▸ WHAT YOU SHOULD DO: Look for "wrist" in the material below and show each line that contains it.

┌──

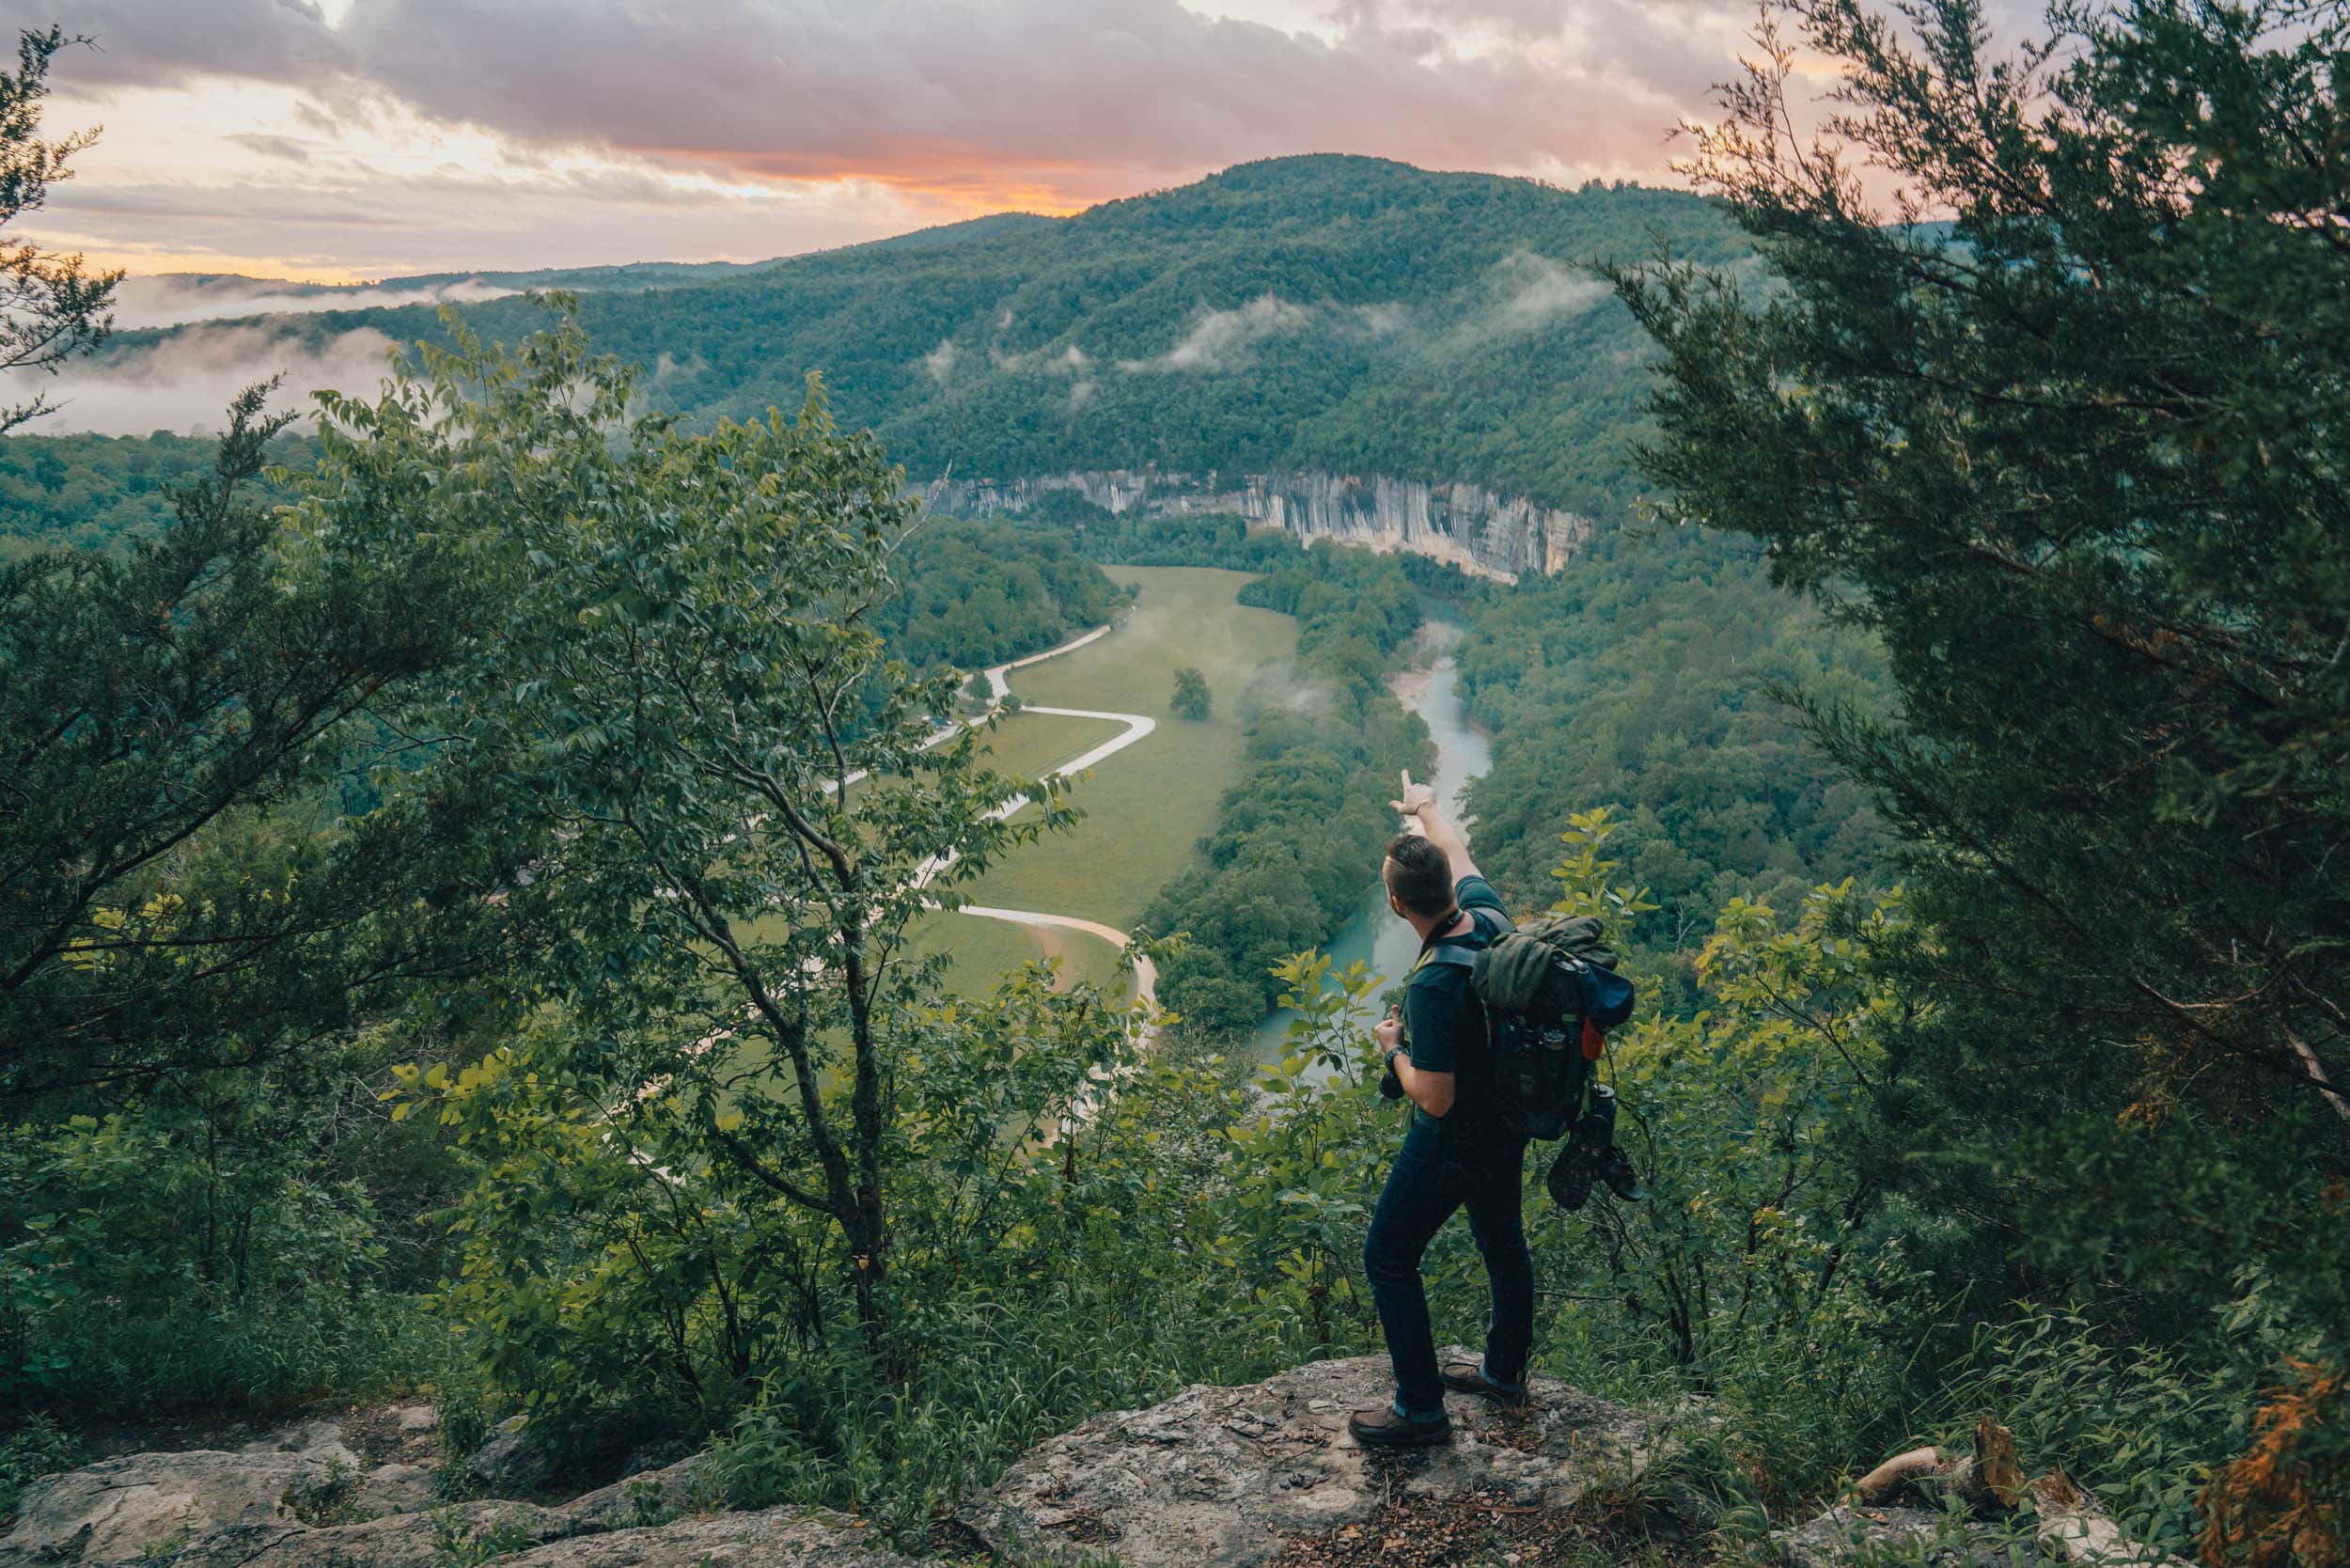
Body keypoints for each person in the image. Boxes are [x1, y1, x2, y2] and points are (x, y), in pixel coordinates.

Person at [1349, 770, 1533, 1448]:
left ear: (1398, 907)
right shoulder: (1488, 916)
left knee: (1388, 1256)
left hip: (1453, 1139)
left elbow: (1434, 1094)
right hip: (1506, 1127)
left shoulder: (1431, 982)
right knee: (1503, 1243)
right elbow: (1453, 844)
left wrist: (1393, 1049)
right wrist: (1423, 805)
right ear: (1449, 888)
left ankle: (1421, 1409)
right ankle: (1505, 1373)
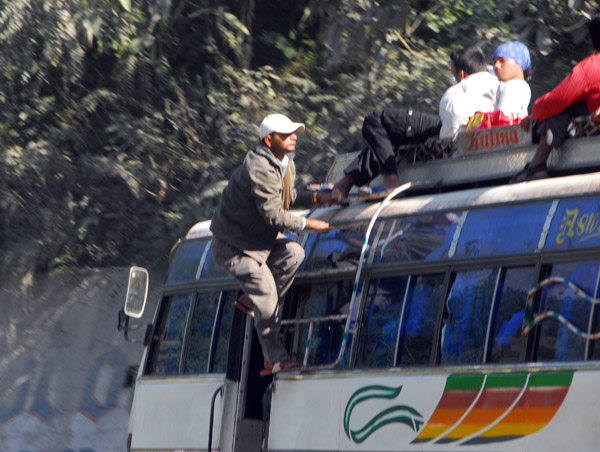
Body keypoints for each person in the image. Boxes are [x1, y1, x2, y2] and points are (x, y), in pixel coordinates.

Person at [210, 113, 331, 375]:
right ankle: (274, 358)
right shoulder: (259, 167)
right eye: (286, 134)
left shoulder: (285, 163)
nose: (294, 137)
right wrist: (311, 224)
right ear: (268, 139)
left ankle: (250, 300)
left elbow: (290, 196)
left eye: (294, 133)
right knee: (266, 292)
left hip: (258, 242)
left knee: (294, 253)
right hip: (235, 246)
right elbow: (273, 215)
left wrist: (319, 197)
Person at [332, 46, 499, 200]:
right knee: (387, 139)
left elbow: (456, 118)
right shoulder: (495, 83)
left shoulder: (461, 89)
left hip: (448, 131)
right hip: (453, 130)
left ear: (461, 74)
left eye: (454, 73)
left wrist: (444, 136)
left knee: (375, 120)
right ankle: (344, 184)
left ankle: (390, 181)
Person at [510, 15, 600, 183]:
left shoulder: (592, 66)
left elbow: (557, 100)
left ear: (594, 42)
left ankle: (537, 164)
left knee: (560, 107)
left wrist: (536, 113)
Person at [492, 41, 532, 119]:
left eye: (502, 60)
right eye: (494, 62)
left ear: (518, 64)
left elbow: (502, 120)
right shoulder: (522, 86)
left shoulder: (514, 86)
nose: (496, 66)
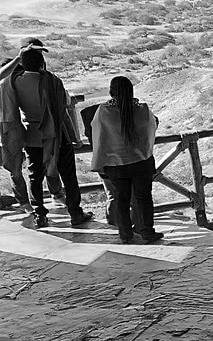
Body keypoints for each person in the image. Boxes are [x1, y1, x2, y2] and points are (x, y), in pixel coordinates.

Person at [0, 42, 91, 229]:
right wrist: (75, 137)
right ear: (42, 64)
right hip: (57, 136)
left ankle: (39, 215)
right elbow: (63, 112)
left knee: (35, 177)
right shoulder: (53, 81)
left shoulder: (14, 82)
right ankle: (75, 213)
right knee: (69, 176)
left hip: (32, 135)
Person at [90, 75, 162, 244]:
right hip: (141, 162)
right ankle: (147, 232)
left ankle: (125, 234)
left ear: (110, 92)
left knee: (121, 198)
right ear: (131, 91)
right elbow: (153, 125)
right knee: (144, 198)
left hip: (116, 165)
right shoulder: (142, 109)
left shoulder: (104, 111)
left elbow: (98, 134)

└──

▸ WRITTEN RESPONSE:
left wrist: (1393, 1049)
right wrist: (1423, 805)
right wrist: (311, 224)
left wrist: (319, 197)
left wrist: (444, 136)
left wrist: (536, 113)
right wrist: (75, 137)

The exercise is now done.